- _WORK ORDER_
Repeat the listing verbatim. Drop any pictures.

+++ PROVIDED RECORDS +++

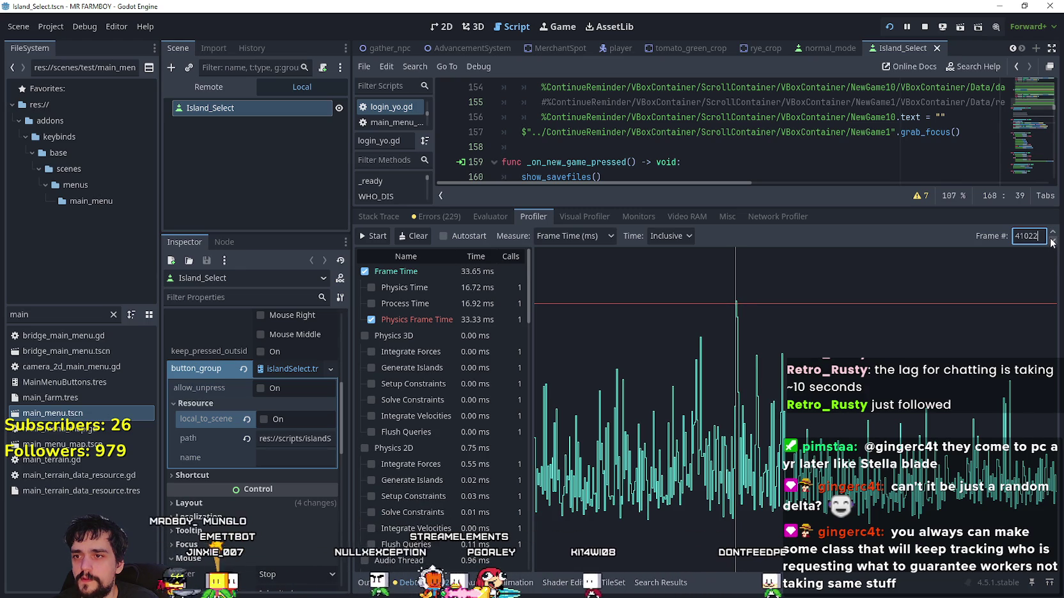
left_click(1052, 241)
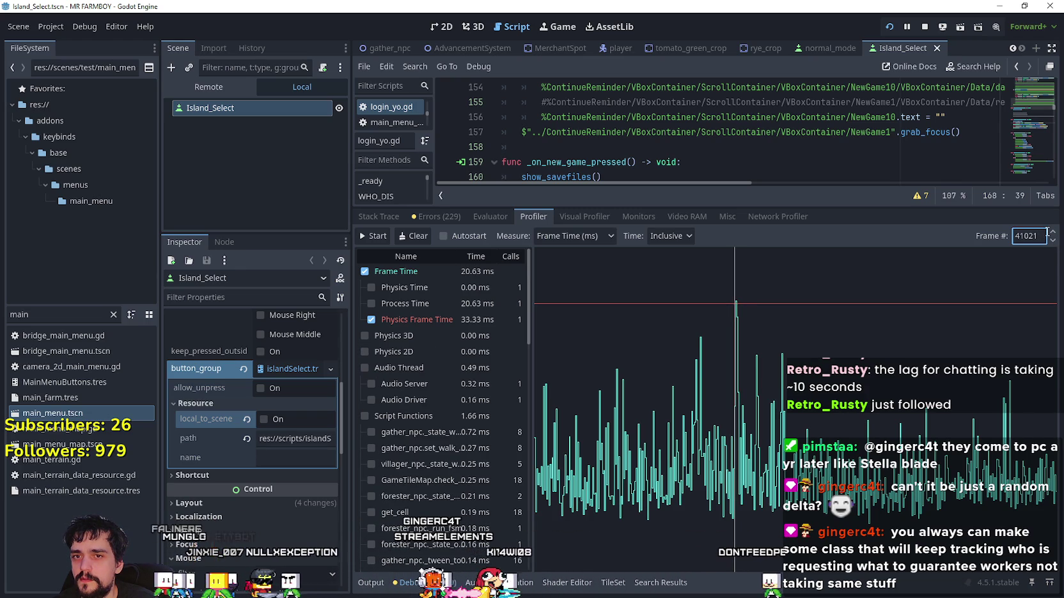
double_click(1051, 236)
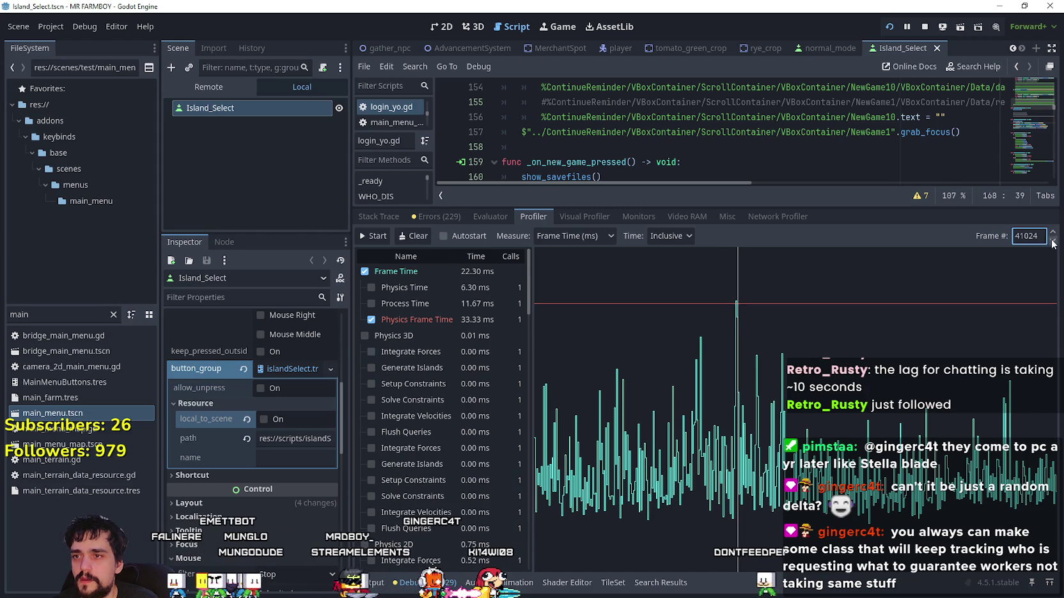
left_click(1054, 241)
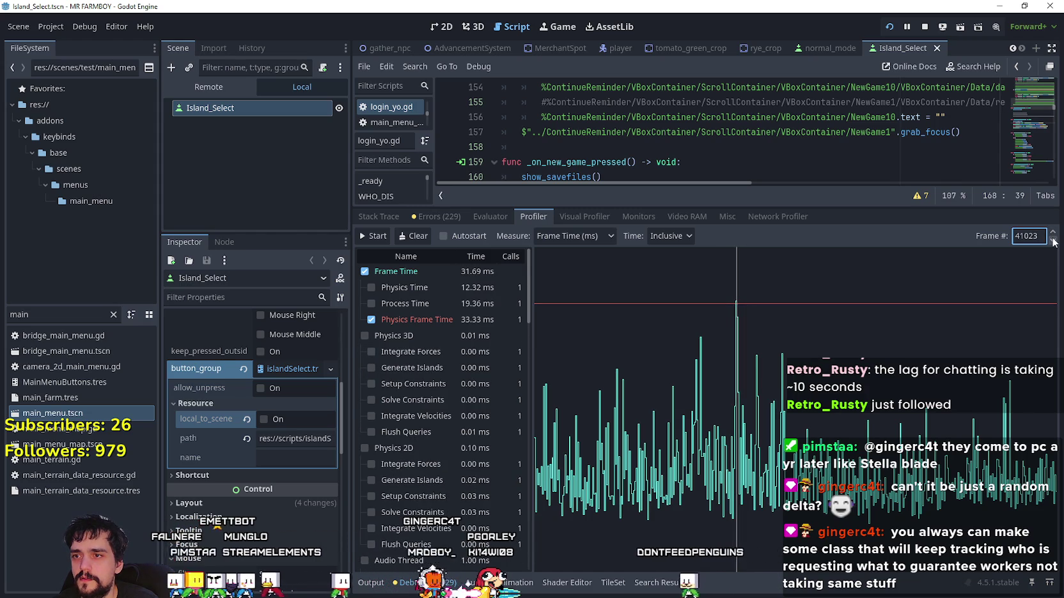
left_click(1054, 240)
left_click(1052, 233)
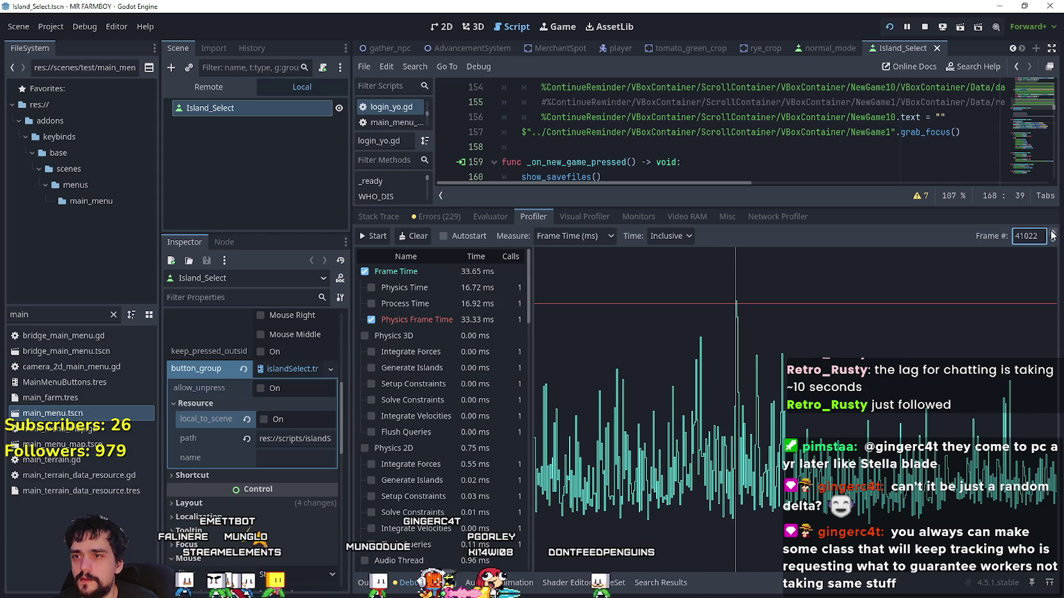
scroll(443, 402, "down", 5)
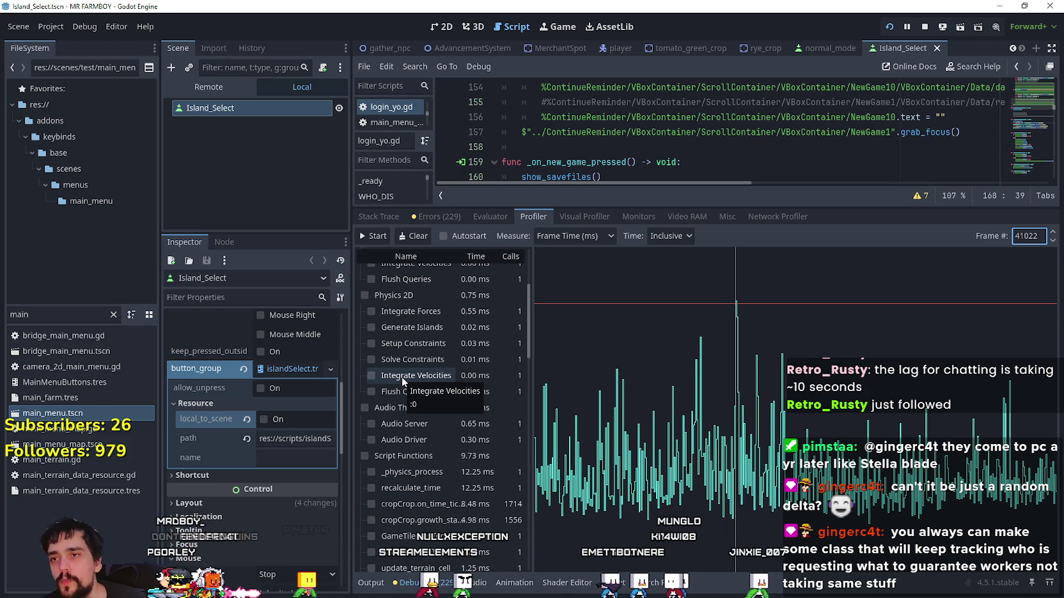
- Scroll to Script Functions and widen the Name column to read entries like cropCrop.growth_states
scroll(466, 429, "down", 4)
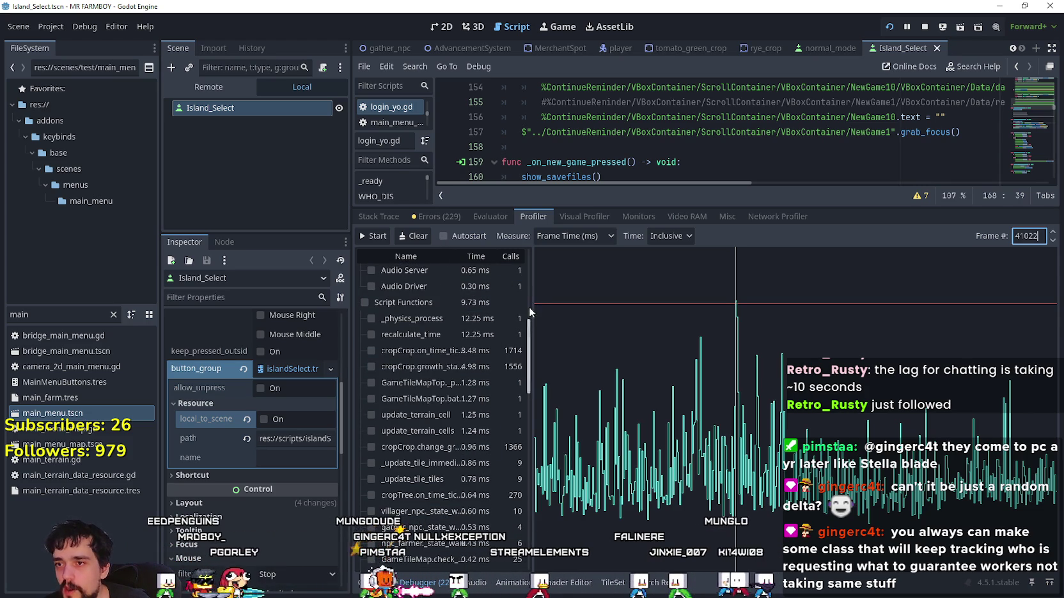
left_click_drag(530, 308, 614, 322)
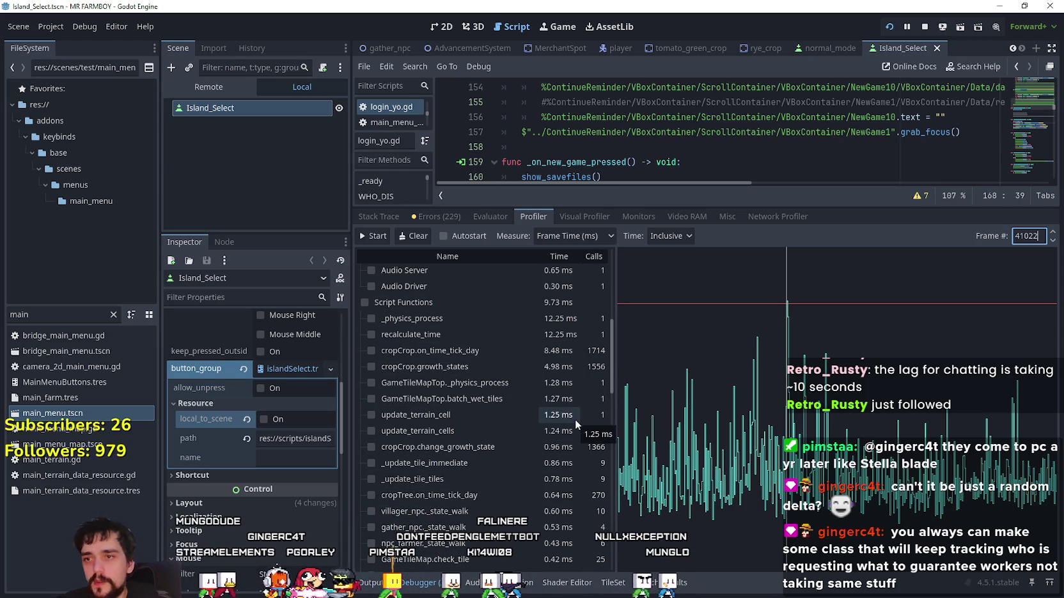
scroll(511, 420, "up", 3)
scroll(512, 420, "up", 3)
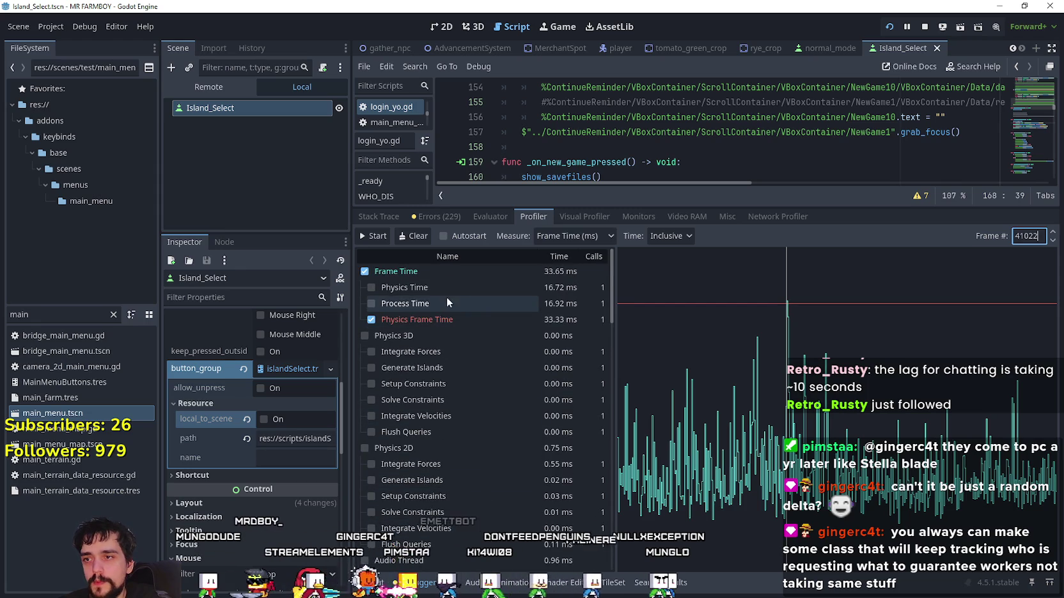
scroll(469, 384, "down", 6)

+++

- _ANSWER SPACE_
left_click(1052, 241)
double_click(1051, 236)
left_click(1054, 241)
left_click(1054, 240)
left_click(1052, 233)
scroll(443, 402, "down", 5)
- Scroll to Script Functions and widen the Name column to read entries like cropCrop.growth_states
scroll(466, 429, "down", 4)
left_click_drag(530, 308, 614, 322)
scroll(511, 420, "up", 3)
scroll(512, 420, "up", 3)
scroll(469, 384, "down", 6)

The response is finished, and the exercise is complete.